*Text*
*** Begin section ***
Virginia's 2nd congressional district, 2020
| Party |  | Candidate | Votes | % |
|---|---|---|---|---|
|  | Democratic | Elaine Luria (incumbent) | 185,733 | 51.6 |
|  | Republican | Scott Taylor | 165,031 | 45.8 |
|  | Independent | David Foster | 9,170 | 2.5 |
|  | Write-in |  | 343 | 0.1 |
| Total votes |  |  | 360,277 | 100.0 |
|  | Democratic hold |  |  |  |

==District 3==

The 3rd district encompasses the inner Hampton Roads, including parts of Hampton and Norfolk, as well as Newport News. The incumbent was Democrat Bobby Scott, who was reelected with 91.2% of the vote in 2018 without major-party opposition.

===Democratic primary===
====Candidates====
=====Nominee=====
- Bobby Scott, incumbent U.S. representative

===Republican primary===
====Candidates====
=====Nominee=====
- John Collick, U.S. Marine Corps veteran

====Eliminated in primary====
- Madison Downs, teacher
- George Yacus, performance improvement consultant for U.S. Coast Guard

====Primary results====

Republican primary results
| Party |  | Candidate | Votes | % |
|---|---|---|---|---|
|  | Republican | John Collick | 9,004 | 39.7 |
|  | Republican | Madison Downs | 7,816 | 34.5 |
|  | Republican | George Yacus | 5,853 | 25.8 |
| Total votes |  |  | 22,673 | 100.0 |

===General election===
====Predictions====

| Source | Ranking | As of |
|---|---|---|
| The Cook Political Report | Safe D | July 2, 2020 |
| Inside Elections | Safe D | June 2, 2020 |
| Sabato's Crystal Ball | Safe D | July 2, 2020 |
| Politico | Safe D | April 19, 2020 |
| Daily Kos | Safe D | June 3, 2020 |
| RCP | Safe D | June 9, 2020 |
| Niskanen | Safe D | June 7, 2020 |

====Results====

Virginia's 3rd congressional district, 2020
| Party |  | Candidate | Votes | % |
|---|---|---|---|---|
|  | Democratic | Bobby Scott (incumbent) | 233,326 | 68.4 |
|  | Republican | John Collick | 107,299 | 31.4 |
|  | Write-in |  | 736 | 0.2 |
| Total votes |  |  | 341,361 | 100.0 |
|  | Democratic hold |  |  |  |

==District 4==

The 4th district takes in Richmond and minimal portions of Southside Virginia, and stretches down into Chesapeake. The incumbent was Democrat Donald McEachin, who was re-elected with 62.6% of the vote in 2018.
*** End section ***
*Problem statement*
Give the text again from "Virginia's 3rd congressional" up to and including "vote in 2018.", changing "Chesapeake" to "Norfolk". The data plays no part in this.

(Extracted data entries)
*** Begin section ***
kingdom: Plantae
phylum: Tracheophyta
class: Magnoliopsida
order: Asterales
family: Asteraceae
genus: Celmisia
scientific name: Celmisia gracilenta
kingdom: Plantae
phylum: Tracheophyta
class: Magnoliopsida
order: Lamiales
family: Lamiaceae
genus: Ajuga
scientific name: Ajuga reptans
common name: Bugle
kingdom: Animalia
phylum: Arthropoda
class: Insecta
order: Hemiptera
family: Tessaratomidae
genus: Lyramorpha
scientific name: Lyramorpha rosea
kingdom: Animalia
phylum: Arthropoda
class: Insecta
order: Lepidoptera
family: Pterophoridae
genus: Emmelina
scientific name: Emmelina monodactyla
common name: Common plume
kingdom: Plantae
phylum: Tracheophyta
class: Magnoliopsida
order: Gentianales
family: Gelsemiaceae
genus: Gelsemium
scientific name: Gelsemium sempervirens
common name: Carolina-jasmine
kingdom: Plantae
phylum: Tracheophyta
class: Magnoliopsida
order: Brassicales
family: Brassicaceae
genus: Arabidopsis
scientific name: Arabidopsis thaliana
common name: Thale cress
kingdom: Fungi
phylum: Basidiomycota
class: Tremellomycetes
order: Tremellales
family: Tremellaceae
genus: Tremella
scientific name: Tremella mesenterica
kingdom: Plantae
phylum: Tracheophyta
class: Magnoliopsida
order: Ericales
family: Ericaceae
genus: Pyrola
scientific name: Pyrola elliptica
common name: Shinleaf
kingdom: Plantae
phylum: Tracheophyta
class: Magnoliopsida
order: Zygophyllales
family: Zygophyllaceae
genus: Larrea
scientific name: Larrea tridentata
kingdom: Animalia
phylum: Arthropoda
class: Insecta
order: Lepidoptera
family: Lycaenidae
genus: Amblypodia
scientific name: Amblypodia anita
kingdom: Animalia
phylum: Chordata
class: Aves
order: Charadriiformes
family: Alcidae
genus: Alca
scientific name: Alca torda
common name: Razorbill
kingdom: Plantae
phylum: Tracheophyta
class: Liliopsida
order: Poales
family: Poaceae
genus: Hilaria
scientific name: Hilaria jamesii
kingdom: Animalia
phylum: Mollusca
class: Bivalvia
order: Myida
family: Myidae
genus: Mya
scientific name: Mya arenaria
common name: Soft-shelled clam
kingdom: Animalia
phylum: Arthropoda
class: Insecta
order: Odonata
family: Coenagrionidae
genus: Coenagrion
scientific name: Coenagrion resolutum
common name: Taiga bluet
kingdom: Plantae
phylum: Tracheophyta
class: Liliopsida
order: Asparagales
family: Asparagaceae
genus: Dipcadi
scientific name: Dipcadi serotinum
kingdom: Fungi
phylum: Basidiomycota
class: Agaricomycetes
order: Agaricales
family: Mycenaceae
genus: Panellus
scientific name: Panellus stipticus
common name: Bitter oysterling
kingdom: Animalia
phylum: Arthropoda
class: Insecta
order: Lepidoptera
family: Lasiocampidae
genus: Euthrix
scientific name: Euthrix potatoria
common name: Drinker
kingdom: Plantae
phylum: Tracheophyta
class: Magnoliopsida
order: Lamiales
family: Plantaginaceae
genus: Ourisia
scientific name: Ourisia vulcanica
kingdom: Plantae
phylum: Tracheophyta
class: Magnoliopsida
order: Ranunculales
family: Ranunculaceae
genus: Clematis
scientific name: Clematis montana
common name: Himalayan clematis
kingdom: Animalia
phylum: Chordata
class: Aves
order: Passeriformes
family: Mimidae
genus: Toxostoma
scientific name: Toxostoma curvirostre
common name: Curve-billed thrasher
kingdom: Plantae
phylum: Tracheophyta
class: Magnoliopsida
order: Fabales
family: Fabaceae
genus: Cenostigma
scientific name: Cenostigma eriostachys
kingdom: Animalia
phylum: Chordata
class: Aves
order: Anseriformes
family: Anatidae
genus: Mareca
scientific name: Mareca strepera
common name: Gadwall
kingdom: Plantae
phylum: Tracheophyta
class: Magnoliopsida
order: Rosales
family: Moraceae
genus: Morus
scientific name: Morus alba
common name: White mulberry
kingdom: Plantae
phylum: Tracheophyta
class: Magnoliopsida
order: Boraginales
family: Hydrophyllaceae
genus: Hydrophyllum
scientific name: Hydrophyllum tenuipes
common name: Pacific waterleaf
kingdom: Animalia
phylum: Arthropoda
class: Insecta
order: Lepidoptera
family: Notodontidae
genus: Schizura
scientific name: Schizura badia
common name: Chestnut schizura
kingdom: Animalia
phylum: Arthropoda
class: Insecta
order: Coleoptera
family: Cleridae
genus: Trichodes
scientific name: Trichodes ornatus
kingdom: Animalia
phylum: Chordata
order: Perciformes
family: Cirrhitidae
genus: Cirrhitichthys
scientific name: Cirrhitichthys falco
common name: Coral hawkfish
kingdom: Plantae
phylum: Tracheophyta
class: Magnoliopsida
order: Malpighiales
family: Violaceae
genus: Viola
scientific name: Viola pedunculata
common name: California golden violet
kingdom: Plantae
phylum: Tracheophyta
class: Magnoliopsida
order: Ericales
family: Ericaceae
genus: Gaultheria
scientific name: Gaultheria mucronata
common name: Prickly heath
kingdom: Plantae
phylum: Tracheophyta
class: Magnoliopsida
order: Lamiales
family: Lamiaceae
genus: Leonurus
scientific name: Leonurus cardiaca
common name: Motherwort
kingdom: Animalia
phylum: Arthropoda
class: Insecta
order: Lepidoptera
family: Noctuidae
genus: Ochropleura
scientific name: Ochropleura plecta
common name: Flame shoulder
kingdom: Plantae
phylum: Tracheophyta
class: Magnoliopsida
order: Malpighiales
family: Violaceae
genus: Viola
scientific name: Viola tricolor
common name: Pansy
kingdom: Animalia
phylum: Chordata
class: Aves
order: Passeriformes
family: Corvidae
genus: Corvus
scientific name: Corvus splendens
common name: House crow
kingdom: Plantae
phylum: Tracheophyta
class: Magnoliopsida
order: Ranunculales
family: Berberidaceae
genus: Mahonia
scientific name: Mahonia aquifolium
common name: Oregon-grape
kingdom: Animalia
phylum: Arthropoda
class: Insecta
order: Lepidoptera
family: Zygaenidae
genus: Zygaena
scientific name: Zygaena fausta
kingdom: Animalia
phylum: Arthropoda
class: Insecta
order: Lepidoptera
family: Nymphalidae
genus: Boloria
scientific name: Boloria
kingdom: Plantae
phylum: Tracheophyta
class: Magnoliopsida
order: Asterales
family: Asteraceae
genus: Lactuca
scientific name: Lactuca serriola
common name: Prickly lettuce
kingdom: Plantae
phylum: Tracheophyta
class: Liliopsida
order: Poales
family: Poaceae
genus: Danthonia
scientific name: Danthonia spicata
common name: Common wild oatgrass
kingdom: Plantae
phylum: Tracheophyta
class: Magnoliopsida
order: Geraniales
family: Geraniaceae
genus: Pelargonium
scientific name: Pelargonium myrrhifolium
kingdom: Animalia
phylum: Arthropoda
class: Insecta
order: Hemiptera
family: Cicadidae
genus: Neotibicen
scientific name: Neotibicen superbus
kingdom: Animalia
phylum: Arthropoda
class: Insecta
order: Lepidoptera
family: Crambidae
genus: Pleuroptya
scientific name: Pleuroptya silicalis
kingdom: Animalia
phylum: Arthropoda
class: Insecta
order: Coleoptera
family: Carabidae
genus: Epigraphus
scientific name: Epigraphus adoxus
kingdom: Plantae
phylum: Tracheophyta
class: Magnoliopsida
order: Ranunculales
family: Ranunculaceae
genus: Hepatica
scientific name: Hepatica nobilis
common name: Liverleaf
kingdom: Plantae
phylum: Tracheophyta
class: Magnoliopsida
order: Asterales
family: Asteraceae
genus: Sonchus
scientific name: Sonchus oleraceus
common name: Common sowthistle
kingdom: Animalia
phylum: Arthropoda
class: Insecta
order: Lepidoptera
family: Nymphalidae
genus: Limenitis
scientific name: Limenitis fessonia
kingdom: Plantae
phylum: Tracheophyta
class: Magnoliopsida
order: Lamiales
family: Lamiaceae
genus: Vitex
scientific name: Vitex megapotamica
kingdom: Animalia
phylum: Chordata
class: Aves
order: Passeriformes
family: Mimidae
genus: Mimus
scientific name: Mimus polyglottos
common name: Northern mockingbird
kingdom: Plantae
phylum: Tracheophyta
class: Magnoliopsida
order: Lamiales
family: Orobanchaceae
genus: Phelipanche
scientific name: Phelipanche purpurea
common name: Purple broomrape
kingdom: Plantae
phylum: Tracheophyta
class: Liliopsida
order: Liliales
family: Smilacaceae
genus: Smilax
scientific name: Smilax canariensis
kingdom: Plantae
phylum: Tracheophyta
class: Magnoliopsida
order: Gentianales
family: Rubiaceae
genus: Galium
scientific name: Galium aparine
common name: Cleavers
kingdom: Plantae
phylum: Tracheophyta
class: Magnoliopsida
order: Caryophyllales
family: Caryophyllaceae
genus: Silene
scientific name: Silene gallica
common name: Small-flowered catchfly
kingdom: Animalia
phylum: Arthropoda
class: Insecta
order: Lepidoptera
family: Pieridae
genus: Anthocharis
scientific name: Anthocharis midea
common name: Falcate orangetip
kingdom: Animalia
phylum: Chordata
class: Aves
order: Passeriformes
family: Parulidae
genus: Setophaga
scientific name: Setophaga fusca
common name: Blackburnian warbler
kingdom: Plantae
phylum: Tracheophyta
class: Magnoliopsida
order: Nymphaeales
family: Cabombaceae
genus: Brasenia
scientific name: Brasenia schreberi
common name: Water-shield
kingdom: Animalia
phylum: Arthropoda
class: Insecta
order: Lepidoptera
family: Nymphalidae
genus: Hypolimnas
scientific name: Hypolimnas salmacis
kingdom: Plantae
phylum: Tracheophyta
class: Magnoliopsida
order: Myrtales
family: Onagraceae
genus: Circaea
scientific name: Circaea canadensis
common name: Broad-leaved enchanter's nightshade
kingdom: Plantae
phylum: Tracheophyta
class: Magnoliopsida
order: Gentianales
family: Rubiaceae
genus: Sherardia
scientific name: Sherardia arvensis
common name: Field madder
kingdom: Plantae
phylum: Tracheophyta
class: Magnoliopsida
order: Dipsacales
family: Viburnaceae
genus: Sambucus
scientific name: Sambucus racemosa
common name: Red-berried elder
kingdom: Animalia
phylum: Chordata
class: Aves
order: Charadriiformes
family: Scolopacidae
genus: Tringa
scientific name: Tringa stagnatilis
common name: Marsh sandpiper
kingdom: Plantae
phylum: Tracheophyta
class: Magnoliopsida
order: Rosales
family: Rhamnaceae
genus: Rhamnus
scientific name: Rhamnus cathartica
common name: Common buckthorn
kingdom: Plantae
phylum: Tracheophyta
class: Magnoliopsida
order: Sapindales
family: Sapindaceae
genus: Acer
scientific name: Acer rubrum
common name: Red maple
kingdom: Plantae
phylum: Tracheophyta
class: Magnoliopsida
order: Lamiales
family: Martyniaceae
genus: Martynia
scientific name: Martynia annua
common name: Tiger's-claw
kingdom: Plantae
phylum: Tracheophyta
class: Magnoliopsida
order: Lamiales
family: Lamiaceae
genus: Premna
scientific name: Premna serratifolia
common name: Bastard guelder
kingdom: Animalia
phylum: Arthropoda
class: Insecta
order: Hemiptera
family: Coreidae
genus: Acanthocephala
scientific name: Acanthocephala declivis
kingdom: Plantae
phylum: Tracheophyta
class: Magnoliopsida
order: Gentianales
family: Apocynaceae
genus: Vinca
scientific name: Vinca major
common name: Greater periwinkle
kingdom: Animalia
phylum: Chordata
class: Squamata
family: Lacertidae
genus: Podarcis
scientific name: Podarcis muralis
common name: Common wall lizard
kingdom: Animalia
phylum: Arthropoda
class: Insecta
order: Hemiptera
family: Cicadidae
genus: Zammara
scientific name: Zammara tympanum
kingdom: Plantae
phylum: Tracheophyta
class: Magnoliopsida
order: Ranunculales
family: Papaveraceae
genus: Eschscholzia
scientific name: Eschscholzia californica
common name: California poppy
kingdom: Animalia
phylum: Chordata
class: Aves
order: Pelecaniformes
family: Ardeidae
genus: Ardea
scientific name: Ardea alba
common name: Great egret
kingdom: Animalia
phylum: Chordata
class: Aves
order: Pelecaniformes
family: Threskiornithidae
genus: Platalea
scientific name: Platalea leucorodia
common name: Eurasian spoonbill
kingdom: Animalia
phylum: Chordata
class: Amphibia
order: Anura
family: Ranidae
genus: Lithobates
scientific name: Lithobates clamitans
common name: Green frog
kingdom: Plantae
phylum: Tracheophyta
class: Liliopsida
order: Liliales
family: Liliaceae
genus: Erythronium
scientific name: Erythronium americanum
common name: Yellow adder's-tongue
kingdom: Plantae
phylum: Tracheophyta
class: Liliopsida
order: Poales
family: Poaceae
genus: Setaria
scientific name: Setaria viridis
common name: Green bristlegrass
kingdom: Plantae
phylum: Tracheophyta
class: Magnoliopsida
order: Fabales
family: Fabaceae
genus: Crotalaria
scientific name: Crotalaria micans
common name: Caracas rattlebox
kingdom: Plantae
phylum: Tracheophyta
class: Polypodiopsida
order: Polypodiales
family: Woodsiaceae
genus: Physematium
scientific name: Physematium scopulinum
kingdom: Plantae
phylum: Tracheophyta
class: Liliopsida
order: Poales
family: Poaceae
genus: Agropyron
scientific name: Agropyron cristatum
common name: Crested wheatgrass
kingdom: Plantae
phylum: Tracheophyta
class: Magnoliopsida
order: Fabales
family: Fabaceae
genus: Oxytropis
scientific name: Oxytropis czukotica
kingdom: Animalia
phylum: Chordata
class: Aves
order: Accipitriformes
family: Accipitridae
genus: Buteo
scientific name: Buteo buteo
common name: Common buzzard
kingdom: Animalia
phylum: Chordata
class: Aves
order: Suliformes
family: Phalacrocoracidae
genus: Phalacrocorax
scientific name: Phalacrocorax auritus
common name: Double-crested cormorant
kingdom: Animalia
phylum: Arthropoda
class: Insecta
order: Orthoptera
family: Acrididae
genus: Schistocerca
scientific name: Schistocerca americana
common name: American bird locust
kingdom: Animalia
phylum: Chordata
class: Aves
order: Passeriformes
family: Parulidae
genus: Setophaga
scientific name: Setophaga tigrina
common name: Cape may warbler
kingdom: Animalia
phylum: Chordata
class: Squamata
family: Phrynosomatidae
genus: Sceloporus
*** End section ***
*Answer to the problem*
Virginia's 3rd congressional district, 2020
| Party |  | Candidate | Votes | % |
|---|---|---|---|---|
|  | Democratic | Bobby Scott (incumbent) | 233,326 | 68.4 |
|  | Republican | John Collick | 107,299 | 31.4 |
|  | Write-in |  | 736 | 0.2 |
| Total votes |  |  | 341,361 | 100.0 |
|  | Democratic hold |  |  |  |

==District 4==

The 4th district takes in Richmond and minimal portions of Southside Virginia, and stretches down into Norfolk. The incumbent was Democrat Donald McEachin, who was re-elected with 62.6% of the vote in 2018.